• _Task brief_
Print the lines word for word from the very first one up to and including the line with "API y Herramientas de Desarrollador". Leave the pictures out of your answer.
——
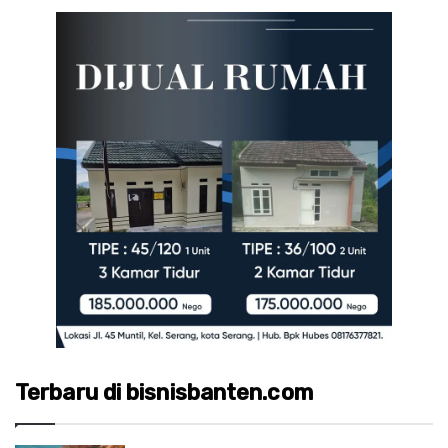
Terbaru di bisnisbanten.com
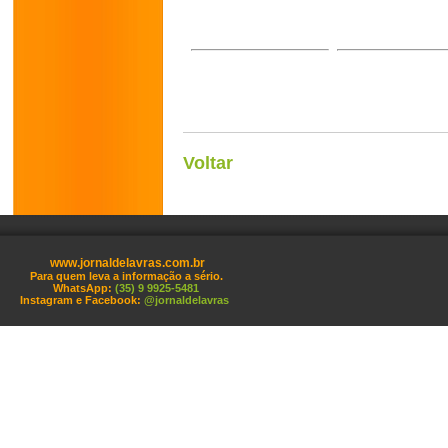
Voltar
www.jornaldelavras.com.br
Para quem leva a informação a sério.
WhatsApp:
(35) 9 9925-5481
Instagram e Facebook:
@jornaldelavras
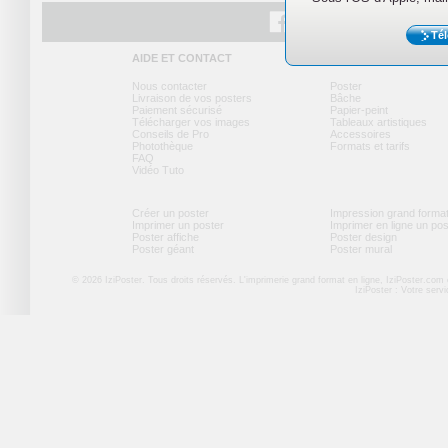
Tél
Facebook
Twitter
Youtube
AIDE ET CONTACT
NOS PRODUITS
Nous contacter
Poster
Livraison de vos posters
Bâche
Paiement sécurisé
Papier-peint
Télécharger vos images
Tableaux artistiques
Conseils de Pro
Accessoires
Photothèque
Formats et tarifs
FAQ
Vidéo Tuto
Créer un poster
Impression grand forma
Imprimer un poster
Imprimer en ligne un po
Poster affiche
Poster design
Poster géant
Poster mural
© 2026 IziPoster. Tous droits réservés. L'imprimerie grand format en ligne, IziPoster.com
IziPoster : Votre serv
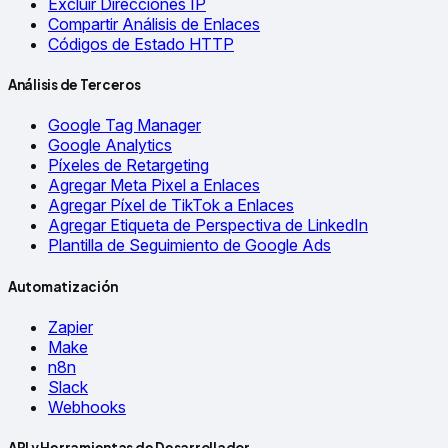
Excluir Direcciones IP
Compartir Análisis de Enlaces
Códigos de Estado HTTP
Análisis de Terceros
Google Tag Manager
Google Analytics
Píxeles de Retargeting
Agregar Meta Pixel a Enlaces
Agregar Píxel de TikTok a Enlaces
Agregar Etiqueta de Perspectiva de LinkedIn
Plantilla de Seguimiento de Google Ads
Automatización
Zapier
Make
n8n
Slack
Webhooks
API y Herramientas de Desarrollador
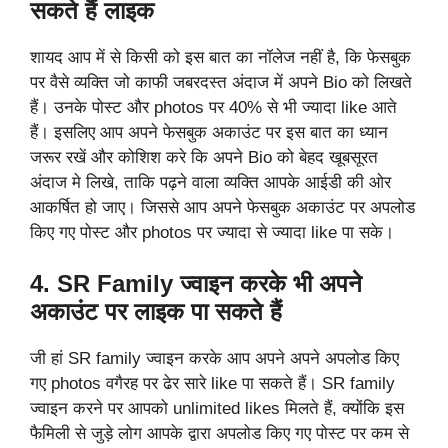
सकते हैं लाइक
शायद आप में से किसी को इस बात का नॉलेज नहीं है, कि फेसबुक
पर वैसे व्यक्ति जो काफी जबरदस्त अंदाज में अपने Bio को लिखते
हैं। उनके पोस्ट और photos पर 40% से भी ज्यादा like आते
हैं। इसलिए आप अपने फेसबुक अकाउंट पर इस बात का ध्यान
जरूर रखें और कोशिश करे कि अपने Bio को बेहद खूबसूरत
अंदाज मे लिखे, ताकि पढ़ने वाला व्यक्ति आपके आईडी की ओर
आकर्षित हो जाए। जिससे आप अपने फेसबुक अकाउंट पर अपलोड
किए गए पोस्ट और photos पर ज्यादा से ज्यादा like पा सके।
4. SR Family ज्वाइन करके भी अपने
अकाउंट पर लाइक पा सकते हैं
जी हां SR family ज्वाइन करके आप अपने अपने अपलोड किए
गए photos वगैरह पर ढेर सारे like पा सकते हैं। SR family
ज्वाइन करने पर आपको unlimited likes मिलते हैं, क्योंकि इस
फैमिली से जुड़े लोग आपके द्वारा अपलोड किए गए पोस्ट पर कम से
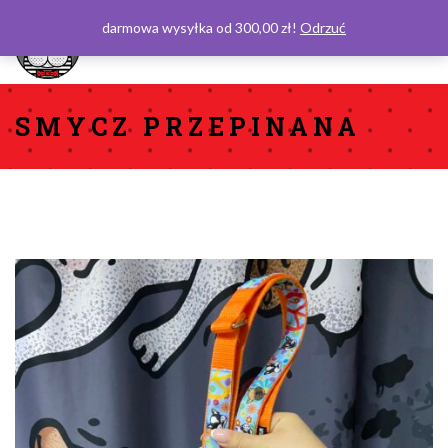
darmowa wysyłka od 300,00 zł!
Odrzuć
0
SMYCZ PRZEPINANA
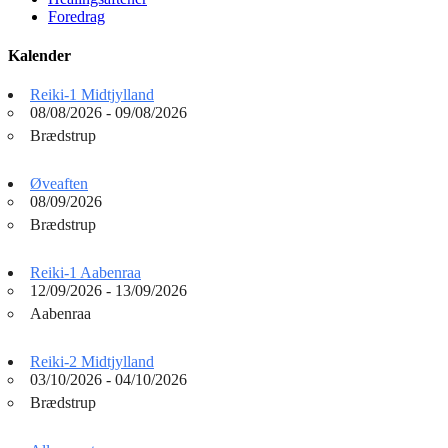
Foredrag
Kalender
Reiki-1 Midtjylland
08/08/2026 - 09/08/2026
Brædstrup
Øveaften
08/09/2026
Brædstrup
Reiki-1 Aabenraa
12/09/2026 - 13/09/2026
Aabenraa
Reiki-2 Midtjylland
03/10/2026 - 04/10/2026
Brædstrup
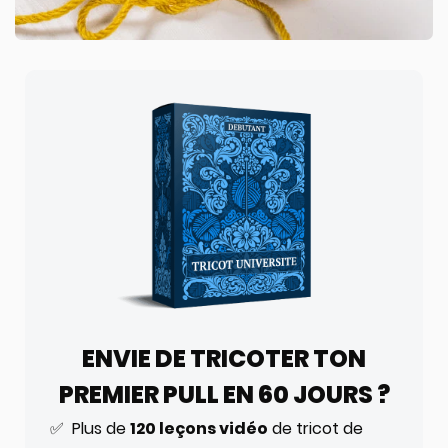
ENVIE DE TRICOTER TON
PREMIER PULL EN 60 JOURS ?
✅ Plus de
120 leçons vidéo
de tricot de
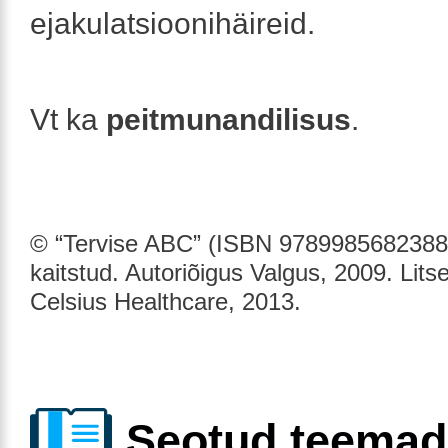
ejakulatsioonihäireid.
Vt ka
peitmunandilisus
.
© “Tervise ABC” (ISBN 9789985682388)
kaitstud. Autoriõigus Valgus, 2009. Lits
Celsius Healthcare, 2013.
Seotud teemad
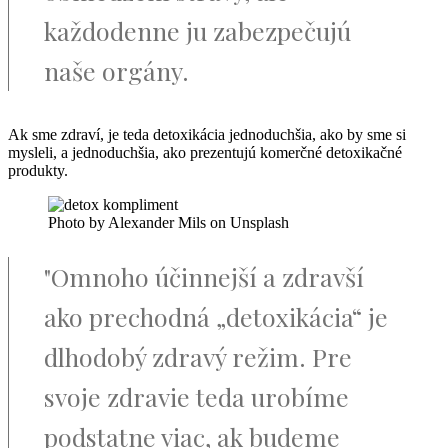
každodenne ju zabezpečujú
naše orgány.
Ak sme zdraví, je teda detoxikácia jednoduchšia, ako by sme si
mysleli, a jednoduchšia, ako prezentujú komerčné detoxikačné
produkty.
Photo by Alexander Mils on Unsplash
"Omnoho účinnejší a zdravší
ako prechodná „detoxikácia“ je
dlhodobý zdravý režim. Pre
svoje zdravie teda urobíme
podstatne viac, ak budeme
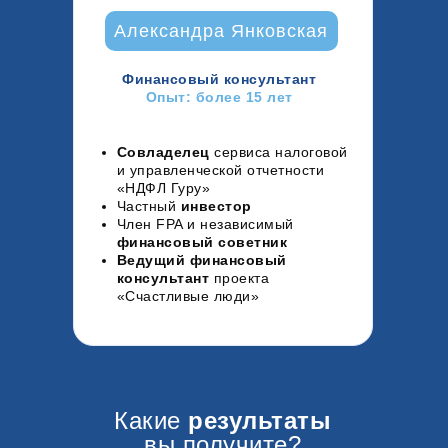
Александра Янковская
Финансовый консультант
Опыт: более 15 лет
Совладелец
сервиса налоговой
и управленческой отчетности
«НДФЛ Гуру»
Частный
инвестор
Член FPA и независимый
финансовый советник
Ведущий финансовый
консультант
проекта
«Счастливые люди»
Какие
результаты
вы получите?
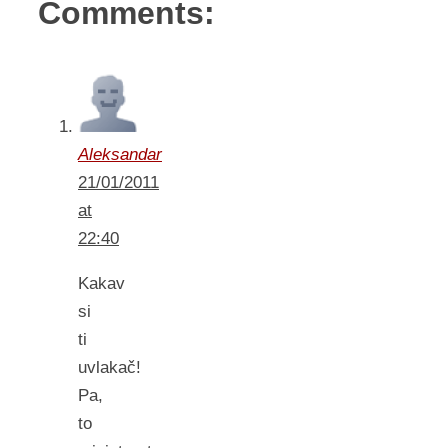
Comments:
Aleksandar
21/01/2011
at
22:40
Kakav
si
ti
uvlakač!
Pa,
to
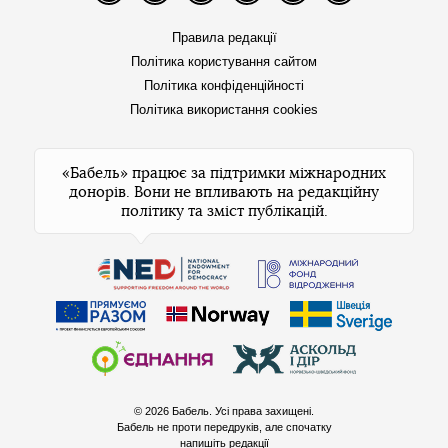
Правила редакції
Політика користування сайтом
Політика конфіденційності
Політика використання cookies
«Бабель» працює за підтримки міжнародних
донорів. Вони не впливають на редакційну
політику та зміст публікацій.
© 2026 Бабель. Усі права захищені.
Бабель не проти передруків, але спочатку
напишіть редакції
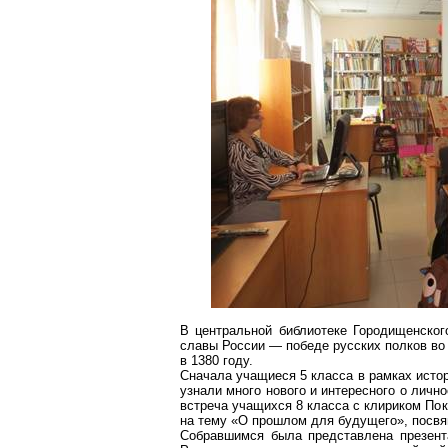
В центральной библиотеке
Городищенског
славы России — победе русских полков во
в 1380 году.
Сначала учащиеся 5 класса в рамках исто
узнали много нового и интересного о лично
встреча учащихся 8 класса с клириком По
на тему «О прошлом для будущего», посвя
Собравшимся была представлена презент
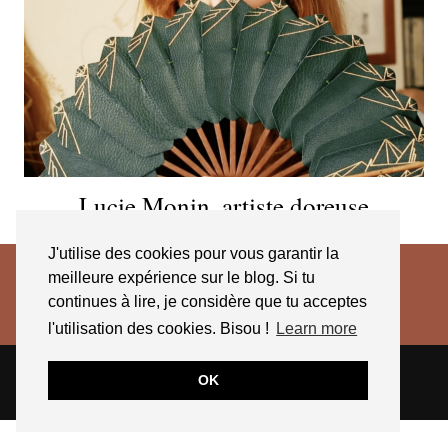
Lucie Monin, artiste doreuse
J'utilise des cookies pour vous garantir la
meilleure expérience sur le blog. Si tu
continues à lire, je considère que tu acceptes
l'utilisation des cookies. Bisou !
Learn more
© 2026
JESSICA VENANCIO
CGV 2025
OK
THEME CREATED BY
pipdig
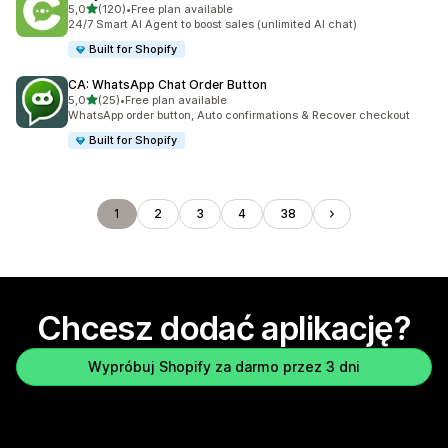
na 5 gwiazdek
5,0
(120)
•
Free plan available
Łączna liczba recenzji: 120
24/7 Smart AI Agent to boost sales (unlimited AI chat)
Built for Shopify
CA: WhatsApp Chat Order Button
na 5 gwiazdek
5,0
(25)
•
Free plan available
Łączna liczba recenzji: 25
WhatsApp order button, Auto confirmations & Recover checkout
Built for Shopify
1
2
3
4
38
Chcesz dodać aplikację?
Wypróbuj Shopify za darmo przez 3 dni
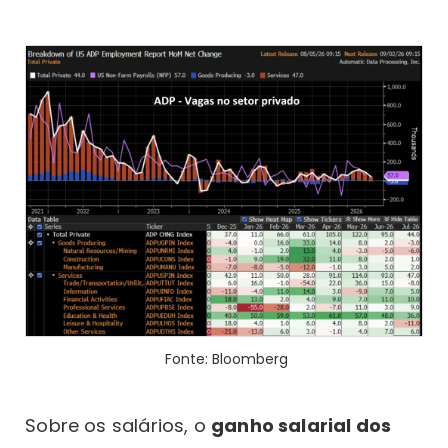
Fonte: Bloomberg
Sobre os salários, o
ganho salarial dos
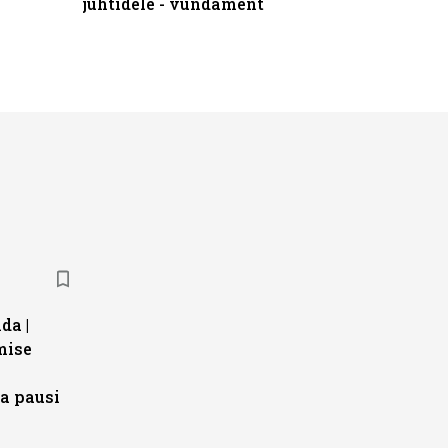
juhtidele - vundament
kliendiü
da |
mise
a pausi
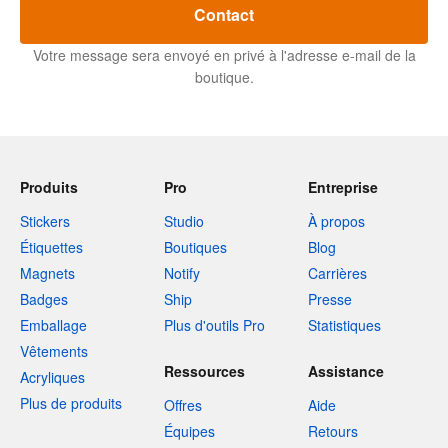
Contact
Votre message sera envoyé en privé à l'adresse e-mail de la
boutique.
Produits
Pro
Entreprise
Stickers
Studio
À propos
Étiquettes
Boutiques
Blog
Magnets
Notify
Carrières
Badges
Ship
Presse
Emballage
Plus d'outils Pro
Statistiques
Vêtements
Ressources
Assistance
Acryliques
Plus de produits
Offres
Aide
Équipes
Retours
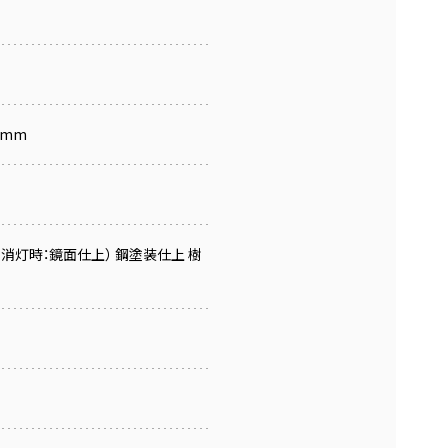
0mm
消灯時：鏡面仕上） 鋼塗装仕上 樹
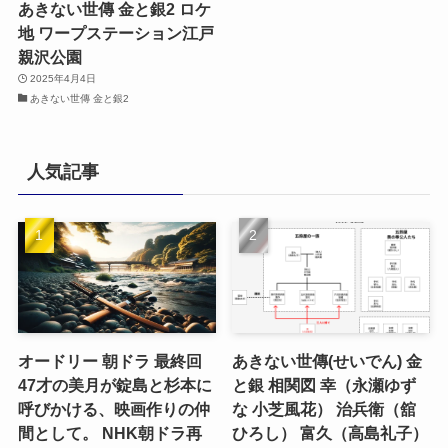
あきない世傳 金と銀2 ロケ
地 ワープステーション江戸
親沢公園
2025年4月4日
あきない世傳 金と銀2
人気記事
オードリー 朝ドラ 最終回
あきない世傳(せいでん) 金
47才の美月が錠島と杉本に
と銀 相関図 幸（永瀬ゆず
呼びかける、映画作りの仲
な 小芝風花） 治兵衛（舘
間として。 NHK朝ドラ再
ひろし） 富久（高島礼子）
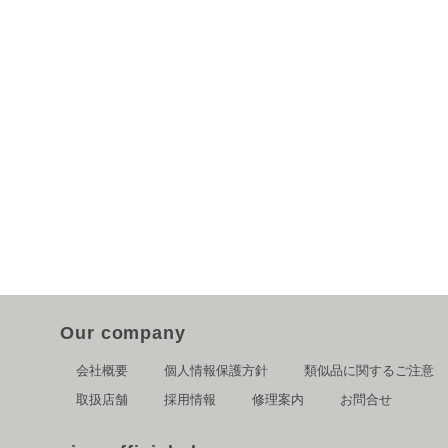
Our company
会社概要
個人情報保護方針
類似品に関するご注意
取扱店舗
採用情報
修理案内
お問合せ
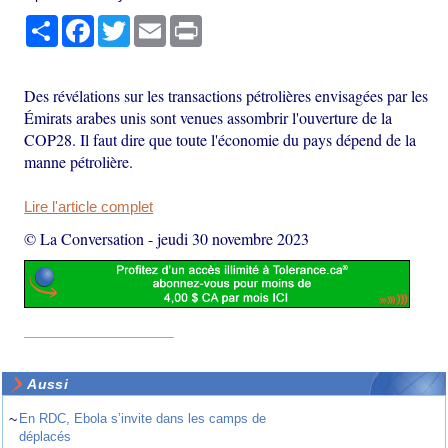
Partager
Facebook
Twitter
Email
Print
Des révélations sur les transactions pétrolières envisagées par les
Émirats arabes unis sont venues assombrir l'ouverture de la
COP28. Il faut dire que toute l'économie du pays dépend de la
manne pétrolière.
Lire l'article complet
© La Conversation
-
jeudi 30 novembre 2023
Aussi
~
En RDC, Ebola s’invite dans les camps de
déplacés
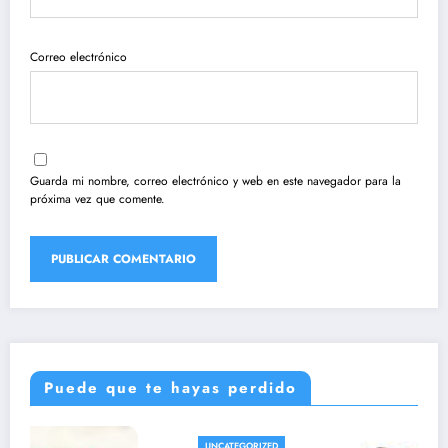
Correo electrónico
Guarda mi nombre, correo electrónico y web en este navegador para la
próxima vez que comente.
Puede que te hayas perdido
UNCATEGORIZED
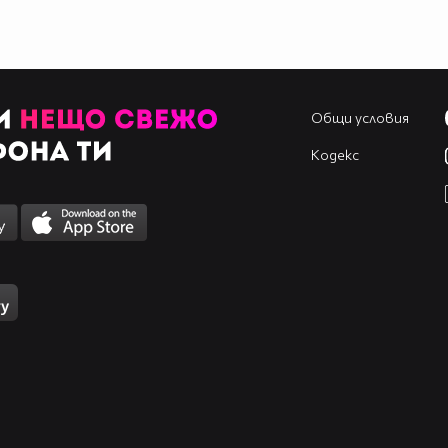
Общи условия
Кодекс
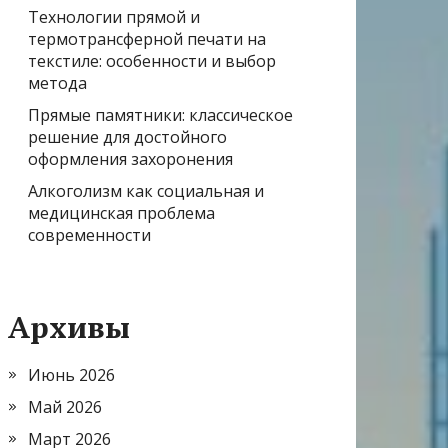
Технологии прямой и
термотрансферной печати на
текстиле: особенности и выбор
метода
Прямые памятники: классическое
решение для достойного
оформления захоронения
Алкоголизм как социальная и
медицинская проблема
современности
Архивы
Июнь 2026
Май 2026
Март 2026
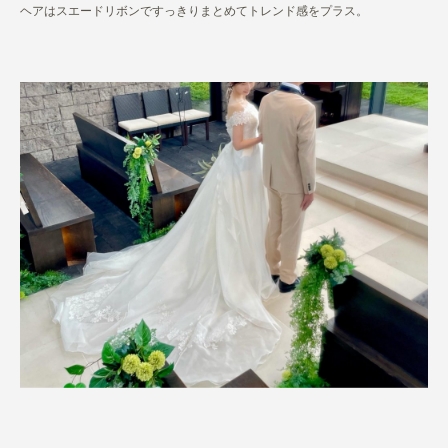
ヘアはスエードリボンですっきりまとめてトレンド感をプラス。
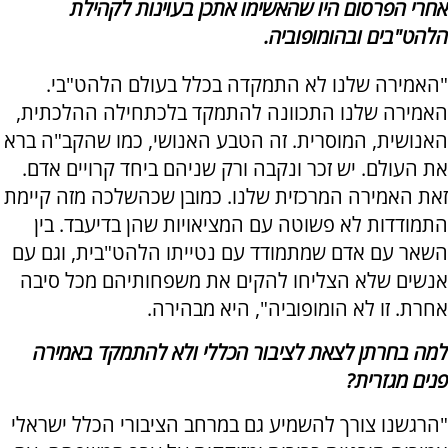
אחרי הפרסום היו שהאשימו אתכן בעוינות לקהילת
הלהט"בים ובהומופוביה.
"האמירה שלנו לא התמקדה בכלל בעולם הלהט"בי.
האמירה שלנו התכוונה להתמקד בלכתחילה ההלכתית,
האנושית, המוסרית. זה הטבע האנושי, כמו שהקב"ה ברא
את העולם. יש זכר ונקבה ורק שניהם ביחד קרויים אדם.
זאת האמירה המרכזית שלנו. כמובן שכהשלכה מזה קיימת
התמודדות לא פשוטה עם המציאויות שהן בדיעבד. בין
השאר עם אדם שמתמודד עם נטייתו הלהט"בית, וגם עם
אנשים שלא הצליחו להקים את משפחותיהם מכל סיבה
אחרת. זו לא הומופוביה", היא מבהירה.
למה בחרתן לצאת לציבור הכללי ולא להתמקד באמירה
פנים מגזרית?
"הרגשנו צורך להשמיע גם במרחב הציבורי הכלל ישראלי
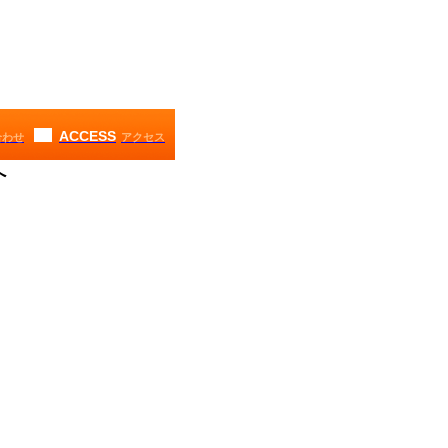
ACCESS
合わせ
アクセス
へ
——
• _Answer to this task_
Terbaru di bisnisbanten.com
Voltar
www.jornaldelavras.com.br
Para quem leva a informação a sério.
WhatsApp:
(35) 9 9925-5481
Instagram e Facebook:
@jornaldelavras
Tél
Facebook
Twitter
Youtube
AIDE ET CONTACT
NOS PRODUITS
Nous contacter
Poster
Livraison de vos posters
Bâche
Paiement sécurisé
Papier-peint
Télécharger vos images
Tableaux artistiques
Conseils de Pro
Accessoires
Photothèque
Formats et tarifs
FAQ
Vidéo Tuto
Créer un poster
Impression grand forma
Imprimer un poster
Imprimer en ligne un po
Poster affiche
Poster design
Poster géant
Poster mural
© 2026 IziPoster. Tous droits réservés. L'imprimerie grand format en ligne, IziPoster.com
IziPoster : Votre serv
Excluir Direcciones IP
Compartir Análisis de Enlaces
Códigos de Estado HTTP
Análisis de Terceros
Google Tag Manager
Google Analytics
Píxeles de Retargeting
Agregar Meta Pixel a Enlaces
Agregar Píxel de TikTok a Enlaces
Agregar Etiqueta de Perspectiva de LinkedIn
Plantilla de Seguimiento de Google Ads
Automatización
Zapier
Make
n8n
Slack
Webhooks
API y Herramientas de Desarrollador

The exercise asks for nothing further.